◆ EXERCISE INSTRUCTIONS ◆
Take the data below and filter it for lines containing the word "àneu"; show each line found.

+ + + + +

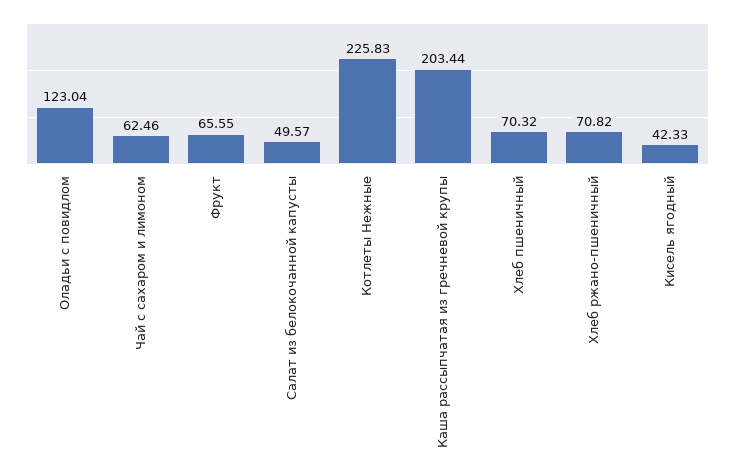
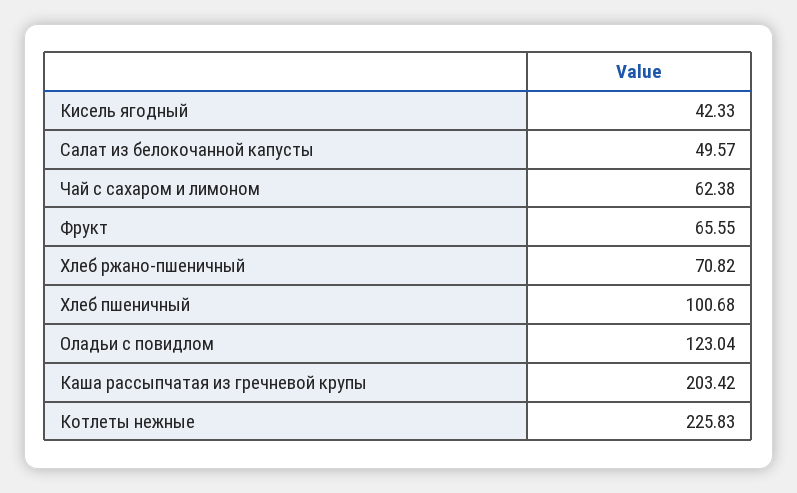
  {
    "Оладьи с повидлом": 123.04,
-   "Чай с сахаром и лимоном": 62.46,
+   "Чай с сахаром и лимоном": 62.38,
    "Фрукт": 65.55,
    "Салат из белокочанной капусты": 49.57,
    "Котлеты Нежные": 225.83,
-   "Каша рассыпчатая из гречневой крупы": 203.44,
+   "Каша рассыпчатая из гречневой крупы": 203.42,
-   "Хлеб пшеничный": 70.32,
+   "Хлеб пшеничный": 100.68,
    "Хлеб ржано-пшеничный": 70.82,
    "Кисель ягодный": 42.33
  }

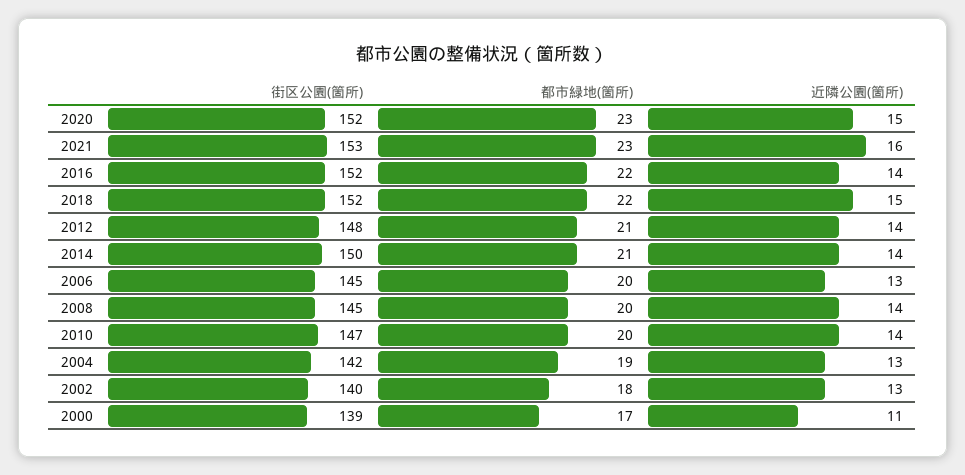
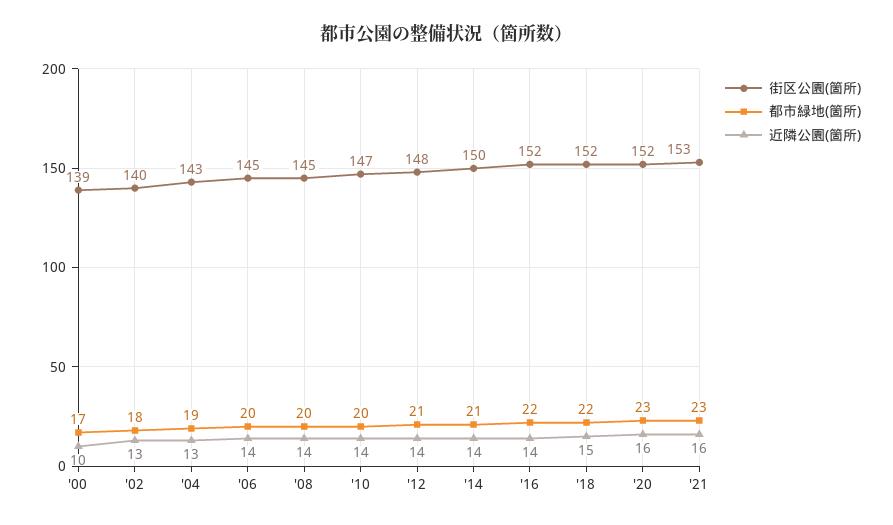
  {
    "街区公園(箇所)": {
      "2020": 152,
      "2021": 153,
      "2016": 152,
      "2018": 152,
      "2012": 148,
      "2014": 150,
      "2006": 145,
      "2008": 145,
      "2010": 147,
-     "2004": 142,
+     "2004": 143,
      "2002": 140,
      "2000": 139
    },
    "都市緑地(箇所)": {
      "2020": 23,
      "2021": 23,
      "2016": 22,
      "2018": 22,
      "2012": 21,
      "2014": 21,
      "2006": 20,
      "2008": 20,
      "2010": 20,
      "2004": 19,
      "2002": 18,
      "2000": 17
    },
    "近隣公園(箇所)": {
-     "2020": 15,
+     "2020": 16,
      "2021": 16,
      "2016": 14,
      "2018": 15,
      "2012": 14,
      "2014": 14,
-     "2006": 13,
+     "2006": 14,
      "2008": 14,
      "2010": 14,
      "2004": 13,
      "2002": 13,
-     "2000": 11
+     "2000": 10
    }
  }

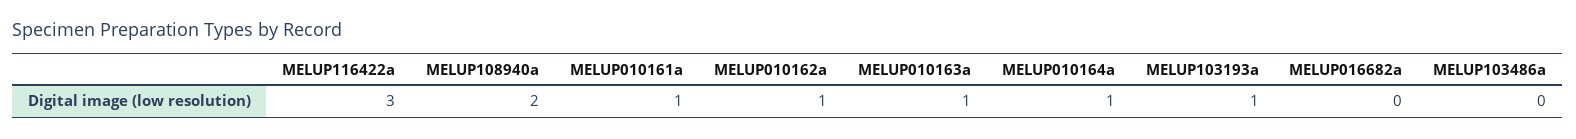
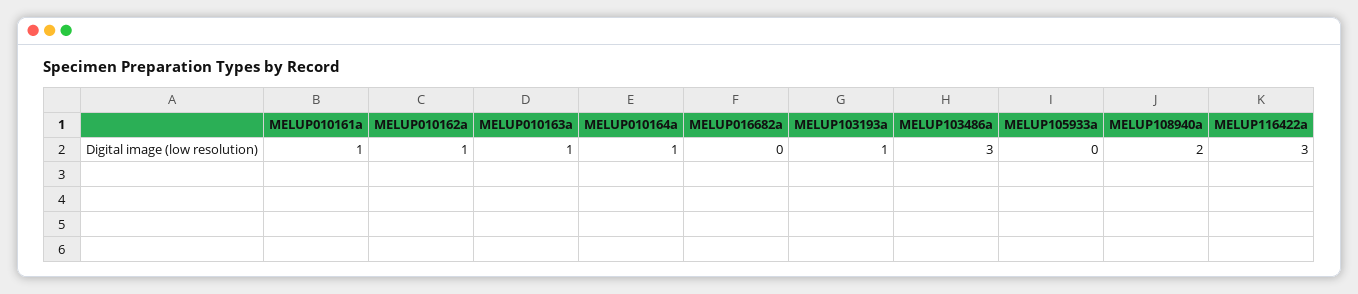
  {
    "MELUP116422a": 3,
    "MELUP108940a": 2,
    "MELUP010161a": 1,
    "MELUP010162a": 1,
    "MELUP010163a": 1,
    "MELUP010164a": 1,
    "MELUP103193a": 1,
    "MELUP016682a": 0,
-   "MELUP103486a": 0
+   "MELUP103486a": 3,
+   "MELUP105933a": 0
  }

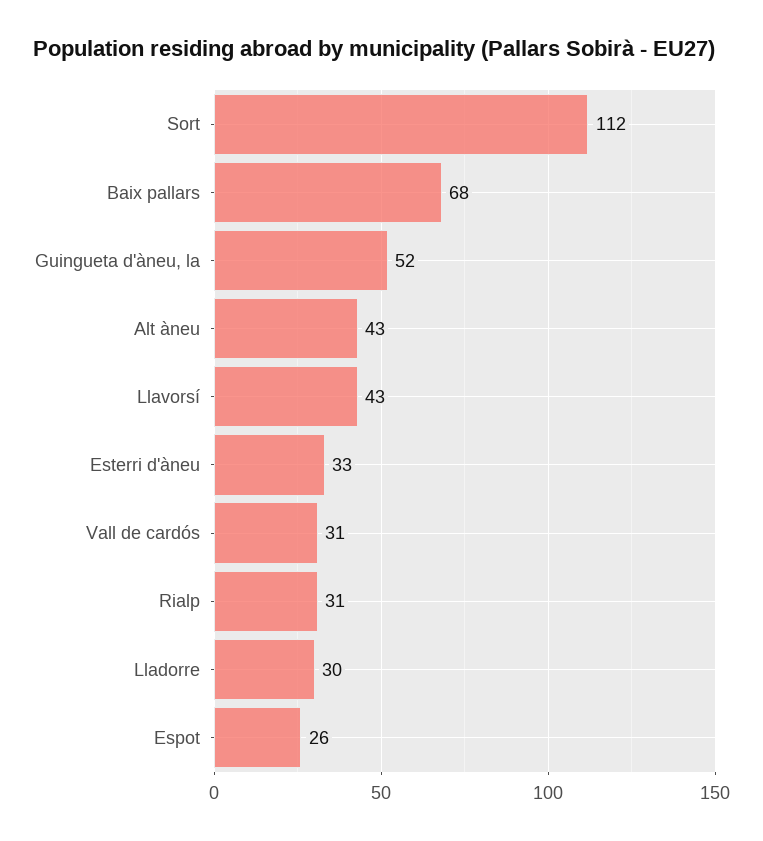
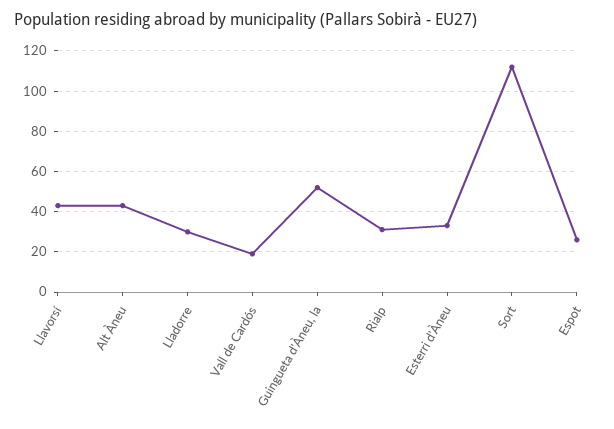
  {
    "Sort": 112,
-   "Baix pallars": 68,
    "Guingueta d'àneu, la": 52,
    "Alt àneu": 43,
    "Llavorsí": 43,
    "Esterri d'àneu": 33,
-   "Vall de cardós": 31,
+   "Vall de cardós": 20,
    "Rialp": 31,
    "Lladorre": 30,
    "Espot": 26
  }

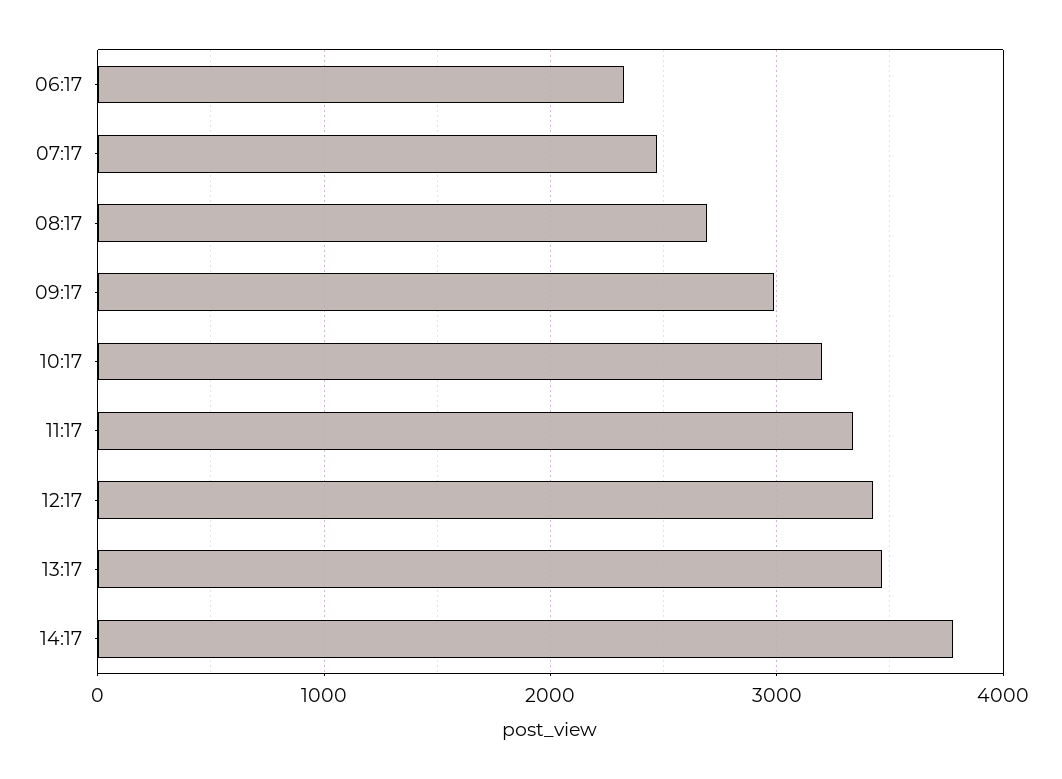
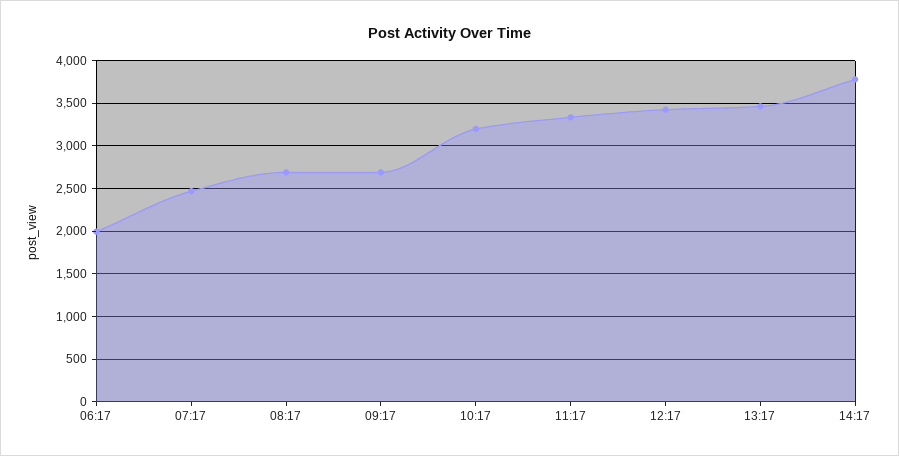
  {
-   "06:17": 2300,
+   "06:17": 2000,
    "07:17": 2500,
    "08:17": 2700,
-   "09:17": 3000,
+   "09:17": 2700,
    "10:17": 3200,
    "11:17": 3300,
    "12:17": 3400,
    "13:17": 3500,
    "14:17": 3800
  }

+ + + + +

◆ SOLUTION TO THIS TASK ◆
    "Guingueta d'àneu, la": 52,
    "Alt àneu": 43,
    "Esterri d'àneu": 33,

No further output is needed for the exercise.